When Thomas finally brings his highborn wife to London, Elizabeth indulges in lavish diversions and dalliances—and catches the lusty king's eye. But those who enjoy Henry's fickle favor must also guard against his wrath. For while her husband's machinations bring Elizabeth and her children to the pinnacle of power, the distance to the scaffold is but a short one—and the Boleyn family's fortune may be turning. . .



Praise for the novels of Brandy Purdy

"Recommended for readers who can't get enough of the Tudors and have devoured all of Philippa Gregory's books."Library Journal on The Boleyn Wife

"Purdy wonderfully reimagines the behind-the-scenes lives of the two sisters."Historical Novel Reviews on The Tudor Throne


My Review:

“The Boleyn Bride” by Brandy Purdy was right up my alley when it comes to reading and reviewing. I read every book I can get my hands on that deals with Anne Boleyn or King Henry VIII! Ms. Purdy did not disappoint. Her writing style was fluid and descriptive, and it keeps the reader interested through the entire novel. I loved reading the author's perspective on what Anne Boleyn’s mother, Elizabeth Howard, was like during her life. In all of the books I’ve read about Anne, there has been barely a mention of her mother, since very little is known about her. Even though the author definitely used some creative license as to what she was really like, it was still interesting to read about what type of person she MIGHT have been.
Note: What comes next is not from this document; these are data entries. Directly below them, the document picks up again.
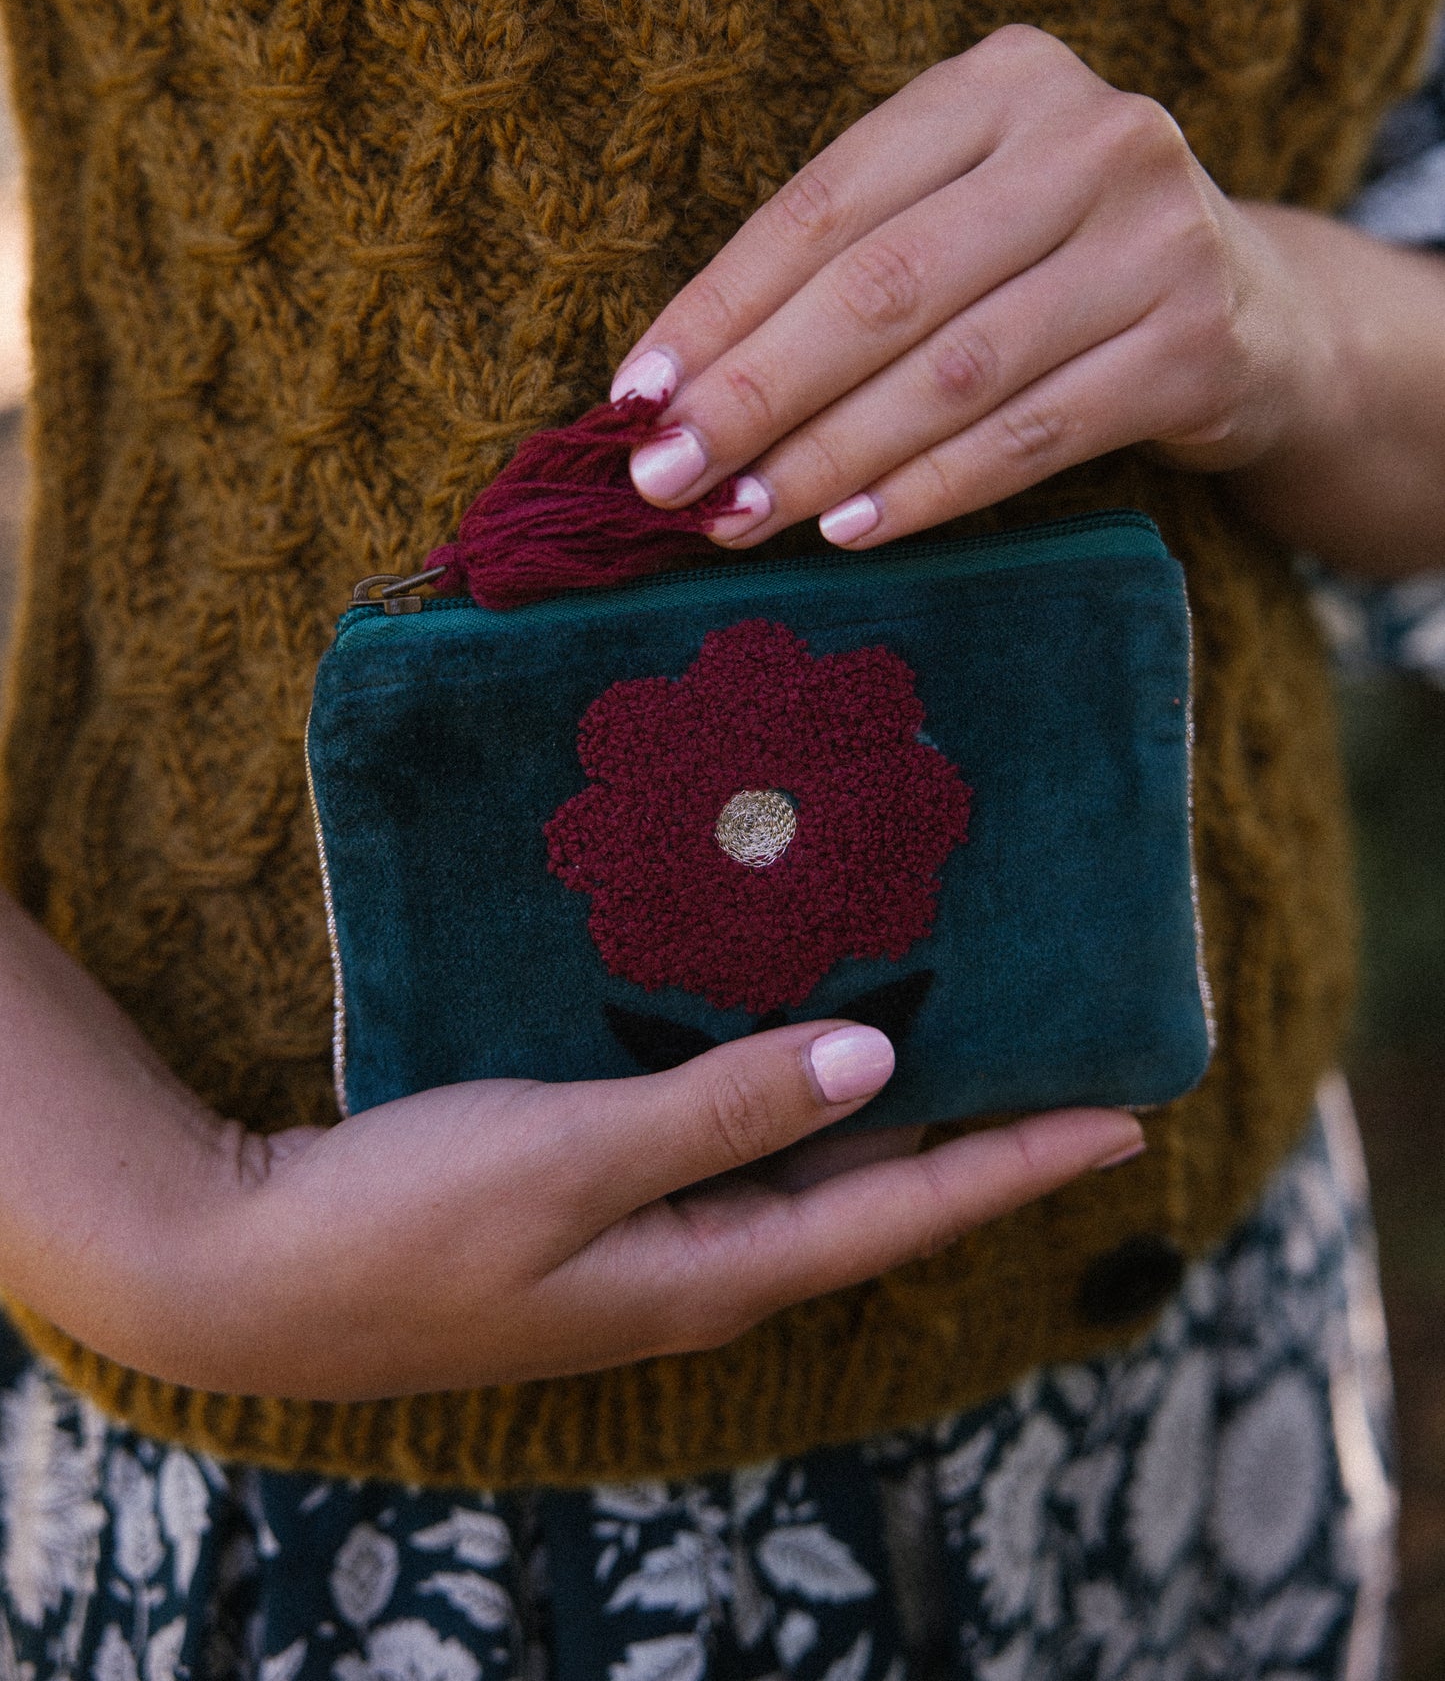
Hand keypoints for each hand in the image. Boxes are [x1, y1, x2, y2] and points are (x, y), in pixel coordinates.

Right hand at [0, 907, 1140, 1398]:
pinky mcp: (588, 1209)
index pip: (903, 1209)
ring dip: (883, 1113)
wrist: (246, 1273)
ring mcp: (641, 1245)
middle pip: (869, 1195)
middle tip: (1062, 1064)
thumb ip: (721, 1111)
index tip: (1125, 1118)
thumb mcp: (570, 1160)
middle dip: (974, 1138)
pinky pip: (726, 1153)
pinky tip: (788, 1046)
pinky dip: (782, 1099)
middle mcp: (697, 1268)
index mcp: (713, 1271)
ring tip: (961, 1038)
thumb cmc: (404, 1224)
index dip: (1015, 1162)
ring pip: (800, 1171)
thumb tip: (872, 1059)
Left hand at [610, 25, 1342, 549]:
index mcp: (1001, 80)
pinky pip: (1030, 435)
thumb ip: (845, 272)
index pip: (827, 203)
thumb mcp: (964, 217)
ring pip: (952, 370)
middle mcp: (1090, 138)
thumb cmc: (1057, 266)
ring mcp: (1158, 239)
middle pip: (883, 287)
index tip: (634, 394)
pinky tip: (848, 528)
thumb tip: (671, 391)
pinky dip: (928, 490)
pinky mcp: (1198, 345)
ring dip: (827, 456)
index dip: (720, 305)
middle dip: (755, 393)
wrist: (1262, 315)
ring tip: (737, 516)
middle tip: (663, 477)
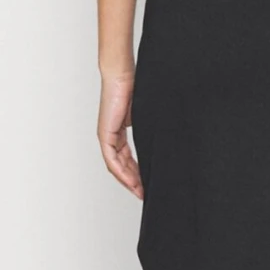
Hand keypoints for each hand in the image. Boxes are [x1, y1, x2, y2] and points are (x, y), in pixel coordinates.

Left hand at [98, 71, 143, 198]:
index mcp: (119, 131)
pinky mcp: (105, 134)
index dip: (136, 173)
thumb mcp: (145, 114)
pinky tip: (131, 181)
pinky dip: (121, 172)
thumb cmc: (133, 87)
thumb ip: (148, 127)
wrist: (122, 75)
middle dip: (133, 181)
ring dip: (128, 180)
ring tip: (140, 191)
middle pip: (121, 165)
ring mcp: (106, 136)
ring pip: (116, 166)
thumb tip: (164, 136)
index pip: (126, 158)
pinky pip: (111, 160)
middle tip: (145, 193)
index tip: (147, 183)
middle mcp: (110, 135)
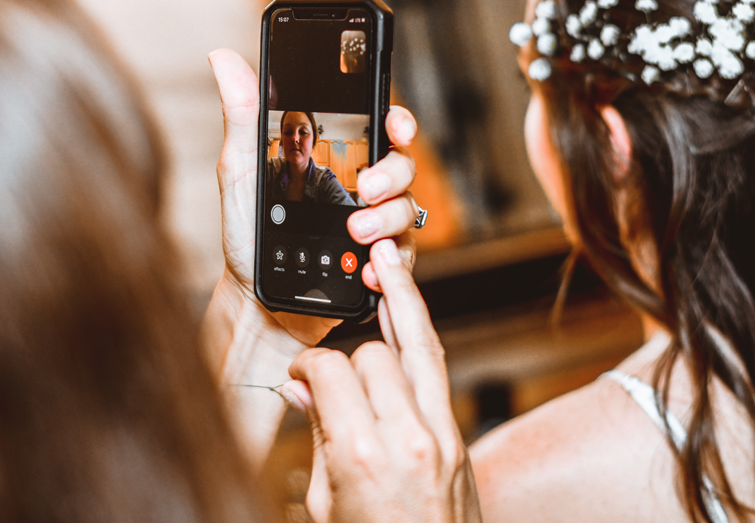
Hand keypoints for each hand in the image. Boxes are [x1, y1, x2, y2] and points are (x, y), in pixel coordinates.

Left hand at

While I definitely enjoyed reading the book, I would have enjoyed it more if it had been more about Anne Boleyn’s mother, Elizabeth Howard, and less about Anne’s rise and fall. I felt like the book was mostly Elizabeth (Anne's mother) telling the story of Anne and her brother George’s life, and less about what HER life was like. Occasionally she would narrate what was going on in her life, but it mostly dealt with her multitude of lovers! Also, there were a few historical inaccuracies that threw me off, but nothing more than what any other historical fiction writer throws in.

All in all I really enjoyed reading this novel. The time period this novel takes place in interests me more than any other era. Any lover of historical fiction, especially the Tudor era, will love this novel. I would definitely recommend it.

I give "The Boleyn Bride" a 4 out of 5 stars!

"The Boleyn Bride" will be available for purchase in February 2014!